Repeat only the lines below from the one containing "banana: none [51,413,214,453]" through the one containing "plate: none [716,258,799,283]", inclusive, exactly as written.

Dataset extract:
= = = =

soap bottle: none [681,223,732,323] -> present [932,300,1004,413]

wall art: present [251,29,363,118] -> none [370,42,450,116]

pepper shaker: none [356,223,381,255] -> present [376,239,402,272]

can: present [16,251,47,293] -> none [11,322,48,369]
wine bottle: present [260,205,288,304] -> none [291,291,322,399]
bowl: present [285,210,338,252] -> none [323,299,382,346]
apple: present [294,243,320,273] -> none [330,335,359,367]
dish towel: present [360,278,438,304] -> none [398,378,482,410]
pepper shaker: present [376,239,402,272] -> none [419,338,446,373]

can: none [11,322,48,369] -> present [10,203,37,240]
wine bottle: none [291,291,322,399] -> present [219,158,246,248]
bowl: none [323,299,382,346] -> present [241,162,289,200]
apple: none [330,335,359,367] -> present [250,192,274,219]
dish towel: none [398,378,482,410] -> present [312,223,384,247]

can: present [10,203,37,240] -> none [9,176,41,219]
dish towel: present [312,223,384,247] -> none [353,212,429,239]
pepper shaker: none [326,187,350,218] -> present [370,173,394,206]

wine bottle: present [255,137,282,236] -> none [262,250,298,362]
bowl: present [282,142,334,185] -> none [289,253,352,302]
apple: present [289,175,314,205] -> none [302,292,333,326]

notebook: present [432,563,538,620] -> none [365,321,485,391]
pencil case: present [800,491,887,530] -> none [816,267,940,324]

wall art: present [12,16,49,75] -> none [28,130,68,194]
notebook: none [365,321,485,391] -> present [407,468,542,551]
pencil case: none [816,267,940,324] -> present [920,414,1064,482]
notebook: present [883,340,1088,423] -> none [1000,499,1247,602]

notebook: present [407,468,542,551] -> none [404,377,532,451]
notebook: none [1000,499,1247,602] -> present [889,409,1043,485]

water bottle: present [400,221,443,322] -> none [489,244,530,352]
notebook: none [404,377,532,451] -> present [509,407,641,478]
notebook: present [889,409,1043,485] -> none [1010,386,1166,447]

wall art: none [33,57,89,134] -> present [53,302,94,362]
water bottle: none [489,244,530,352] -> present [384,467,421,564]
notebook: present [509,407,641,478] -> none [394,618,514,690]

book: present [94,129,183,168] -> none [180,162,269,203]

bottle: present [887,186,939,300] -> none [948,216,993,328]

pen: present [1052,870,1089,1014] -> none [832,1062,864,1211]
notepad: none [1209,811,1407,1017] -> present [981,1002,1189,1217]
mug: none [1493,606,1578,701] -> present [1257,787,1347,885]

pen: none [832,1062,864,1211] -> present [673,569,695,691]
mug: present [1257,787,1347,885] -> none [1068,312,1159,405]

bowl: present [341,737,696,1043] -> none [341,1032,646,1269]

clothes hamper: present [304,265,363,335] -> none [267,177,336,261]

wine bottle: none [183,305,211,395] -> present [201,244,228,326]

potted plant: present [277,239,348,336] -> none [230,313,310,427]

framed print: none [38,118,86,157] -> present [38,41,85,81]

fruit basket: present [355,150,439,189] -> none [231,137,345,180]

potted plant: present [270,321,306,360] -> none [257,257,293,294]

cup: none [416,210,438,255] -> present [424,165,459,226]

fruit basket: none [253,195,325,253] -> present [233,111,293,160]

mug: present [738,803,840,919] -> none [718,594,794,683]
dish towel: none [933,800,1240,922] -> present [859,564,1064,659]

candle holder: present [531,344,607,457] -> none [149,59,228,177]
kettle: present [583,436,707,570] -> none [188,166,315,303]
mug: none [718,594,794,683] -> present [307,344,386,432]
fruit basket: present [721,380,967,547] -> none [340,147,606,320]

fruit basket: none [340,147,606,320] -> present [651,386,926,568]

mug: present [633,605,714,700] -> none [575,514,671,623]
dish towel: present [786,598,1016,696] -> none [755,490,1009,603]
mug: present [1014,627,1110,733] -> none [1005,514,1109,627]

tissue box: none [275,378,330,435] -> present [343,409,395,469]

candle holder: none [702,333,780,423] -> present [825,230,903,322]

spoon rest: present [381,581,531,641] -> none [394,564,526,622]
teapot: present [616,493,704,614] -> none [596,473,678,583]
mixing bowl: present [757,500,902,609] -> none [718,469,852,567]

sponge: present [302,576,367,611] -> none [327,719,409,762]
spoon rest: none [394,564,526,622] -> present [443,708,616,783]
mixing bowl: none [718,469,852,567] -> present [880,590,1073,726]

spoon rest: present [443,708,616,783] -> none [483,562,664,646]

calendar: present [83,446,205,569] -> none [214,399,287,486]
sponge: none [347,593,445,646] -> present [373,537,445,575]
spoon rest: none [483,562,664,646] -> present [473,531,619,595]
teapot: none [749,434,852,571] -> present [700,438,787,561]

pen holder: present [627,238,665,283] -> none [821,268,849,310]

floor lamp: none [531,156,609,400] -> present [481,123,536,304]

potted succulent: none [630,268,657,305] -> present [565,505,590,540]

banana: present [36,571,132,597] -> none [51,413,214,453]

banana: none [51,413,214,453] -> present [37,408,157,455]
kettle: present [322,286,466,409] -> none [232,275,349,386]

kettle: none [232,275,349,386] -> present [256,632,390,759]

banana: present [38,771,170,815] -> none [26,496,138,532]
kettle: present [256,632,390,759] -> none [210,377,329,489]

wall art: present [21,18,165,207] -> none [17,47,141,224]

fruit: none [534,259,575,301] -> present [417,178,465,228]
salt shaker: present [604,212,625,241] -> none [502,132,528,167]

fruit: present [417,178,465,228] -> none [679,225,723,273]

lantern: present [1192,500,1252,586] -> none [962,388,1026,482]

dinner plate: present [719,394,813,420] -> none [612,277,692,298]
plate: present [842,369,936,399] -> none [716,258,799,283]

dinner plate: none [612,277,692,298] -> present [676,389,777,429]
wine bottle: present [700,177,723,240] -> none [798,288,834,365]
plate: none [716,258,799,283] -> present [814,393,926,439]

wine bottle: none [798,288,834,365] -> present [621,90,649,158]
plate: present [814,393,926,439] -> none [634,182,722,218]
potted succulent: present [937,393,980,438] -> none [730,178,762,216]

= = = =

Exercise solution:
banana: none [51,413,214,453] -> present [37,408,157,455]
kettle: present [322,286,466,409] -> none [232,275,349,386]

kettle: none [232,275,349,386] -> present [256,632,390,759]

banana: present [38,771,170,815] -> none [26,496,138,532]
kettle: present [256,632,390,759] -> none [210,377,329,489]

wall art: present [21,18,165,207] -> none [17,47,141,224]

fruit: none [534,259,575,301] -> present [417,178,465,228]
salt shaker: present [604,212,625,241] -> none [502,132,528,167]

fruit: present [417,178,465,228] -> none [679,225,723,273]

lantern: present [1192,500,1252,586] -> none [962,388,1026,482]

dinner plate: present [719,394,813,420] -> none [612,277,692,298]
plate: present [842,369,936,399] -> none [716,258,799,283]

dinner plate: none [612,277,692,298] -> present [676,389,777,429]
wine bottle: present [700,177,723,240] -> none [798,288,834,365]
plate: none [716,258,799,283] -> present [814,393,926,439]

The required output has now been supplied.